*Required actions:*
1) In the singleton design pattern text, how should the single instance be declared?
2) Write the next part of the singleton design pattern text, picking up after its last sentence.

*Quoted passage:*
Design Patterns- Singleton

Singleton Design Pattern:

Why?:

The intent of a singleton class is to ensure a class has only one instance, and provide a global point of access to it.

How?

• Make the class of the single instance object responsible for creation, initialization, access, and enforcement.
• Declare the instance as a private static data member.
• Provide a public static member function that encapsulates all initialization code, and provides access to the instance

There are various approaches to achieve singleton behavior:

Eager initialization:- where an instance of a class is created much before it is actually required, in other words the instance is created at the startup only irrespective of whether any class requires it or not.

public class EagerSingleton{

private static volatile EagerSingleton instance = new EagerSingleton();

//private constructor

private EagerSingleton(){

}

public synchronized static EagerSingleton getInstance(){

if(null == instance){

instance = new EagerSingleton();

}

return instance;

}

}

Lazy Initialization:

means delaying the creation of object untill its first requested.

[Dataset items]
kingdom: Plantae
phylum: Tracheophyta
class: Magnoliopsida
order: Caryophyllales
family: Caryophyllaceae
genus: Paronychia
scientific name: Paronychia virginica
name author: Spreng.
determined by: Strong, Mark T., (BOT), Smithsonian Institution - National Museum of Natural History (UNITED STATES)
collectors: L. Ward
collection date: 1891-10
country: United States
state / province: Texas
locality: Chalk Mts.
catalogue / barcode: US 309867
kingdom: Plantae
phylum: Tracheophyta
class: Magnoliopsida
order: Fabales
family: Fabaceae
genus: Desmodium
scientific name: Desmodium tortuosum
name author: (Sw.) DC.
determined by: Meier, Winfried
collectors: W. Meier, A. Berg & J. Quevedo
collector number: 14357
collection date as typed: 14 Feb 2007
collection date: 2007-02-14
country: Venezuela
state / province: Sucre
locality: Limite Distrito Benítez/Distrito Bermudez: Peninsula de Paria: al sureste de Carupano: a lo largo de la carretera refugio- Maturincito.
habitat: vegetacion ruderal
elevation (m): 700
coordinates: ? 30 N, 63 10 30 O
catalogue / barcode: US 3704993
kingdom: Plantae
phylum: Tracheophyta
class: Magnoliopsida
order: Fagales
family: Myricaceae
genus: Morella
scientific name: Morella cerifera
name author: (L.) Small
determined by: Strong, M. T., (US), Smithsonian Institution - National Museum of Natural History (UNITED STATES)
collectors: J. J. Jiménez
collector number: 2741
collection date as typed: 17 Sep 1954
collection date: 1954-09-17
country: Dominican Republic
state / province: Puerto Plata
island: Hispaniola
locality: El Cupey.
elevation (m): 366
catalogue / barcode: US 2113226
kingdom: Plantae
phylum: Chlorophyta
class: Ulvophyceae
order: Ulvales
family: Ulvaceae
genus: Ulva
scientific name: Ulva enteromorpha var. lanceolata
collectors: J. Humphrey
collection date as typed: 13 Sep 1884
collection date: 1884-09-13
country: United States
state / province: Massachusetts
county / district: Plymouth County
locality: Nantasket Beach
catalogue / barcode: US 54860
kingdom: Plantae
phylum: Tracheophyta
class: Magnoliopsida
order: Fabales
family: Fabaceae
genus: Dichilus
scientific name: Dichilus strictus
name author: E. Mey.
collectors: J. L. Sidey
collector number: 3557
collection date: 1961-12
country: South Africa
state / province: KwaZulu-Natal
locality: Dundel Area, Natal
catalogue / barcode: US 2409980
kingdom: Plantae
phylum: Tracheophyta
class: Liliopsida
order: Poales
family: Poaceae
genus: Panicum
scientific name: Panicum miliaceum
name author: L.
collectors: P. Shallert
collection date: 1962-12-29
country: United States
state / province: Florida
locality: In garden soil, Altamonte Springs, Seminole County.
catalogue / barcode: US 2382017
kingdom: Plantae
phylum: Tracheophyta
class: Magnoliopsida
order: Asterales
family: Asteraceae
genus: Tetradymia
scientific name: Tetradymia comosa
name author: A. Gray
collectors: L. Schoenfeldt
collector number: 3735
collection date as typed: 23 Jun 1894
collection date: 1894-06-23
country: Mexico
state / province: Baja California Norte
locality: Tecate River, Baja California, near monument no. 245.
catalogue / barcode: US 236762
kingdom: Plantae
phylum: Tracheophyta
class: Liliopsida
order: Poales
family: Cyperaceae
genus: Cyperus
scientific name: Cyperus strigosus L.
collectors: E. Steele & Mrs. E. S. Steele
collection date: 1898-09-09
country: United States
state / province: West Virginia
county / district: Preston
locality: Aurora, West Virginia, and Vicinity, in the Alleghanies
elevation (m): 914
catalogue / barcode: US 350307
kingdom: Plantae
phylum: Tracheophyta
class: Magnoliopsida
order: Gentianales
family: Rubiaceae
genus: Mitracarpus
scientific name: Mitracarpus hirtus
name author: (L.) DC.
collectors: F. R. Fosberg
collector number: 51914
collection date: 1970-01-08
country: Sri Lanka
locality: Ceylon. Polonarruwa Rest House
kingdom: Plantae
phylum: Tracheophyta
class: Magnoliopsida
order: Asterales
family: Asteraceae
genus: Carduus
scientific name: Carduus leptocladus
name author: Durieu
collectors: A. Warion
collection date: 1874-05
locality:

*Answer list:*
1) As a private static data member.

2)
public final static LazySingleton{

private static volatile LazySingleton instance = null;

//Private constructor

private LazySingleton(){}

private LazySingleton getInstance(){

if(instance==null){

synchronized (LazySingleton.class){

instance = new LazySingleton();

}

}

return instance;

}

}

//There is a problem with this implementation, I am keeping it open for the discussion.

//why do we use volatile with instance variable?

The above method has some drawbacks, suppose there are Two threads T1 & T2 starts simultaneously and  both comes to create instance and execute if(instance == null), at this point of time they both will get instance to be null, they sequentially go into the synchronized block and create the instance. so this way you will end up with 2 instances of a singleton class :)

This can be solved by double check locking technique, where we recheck the instance variable in synchronized block.

public final static LazySingleton{

private static volatile LazySingleton instance = null;

//Private constructor

private LazySingleton(){}

private LazySingleton getInstance(){

  if(instance==null){

      synchronized (LazySingleton.class){
         if(instance==null){

             instance = new LazySingleton();
        }

    }

}

return instance;

}

}

Static Block Initialization:

As you now  the static blocks are executed during the class loading and even before a constructor is called, so using this feature we can achieve singleton for our class.

Lets see how?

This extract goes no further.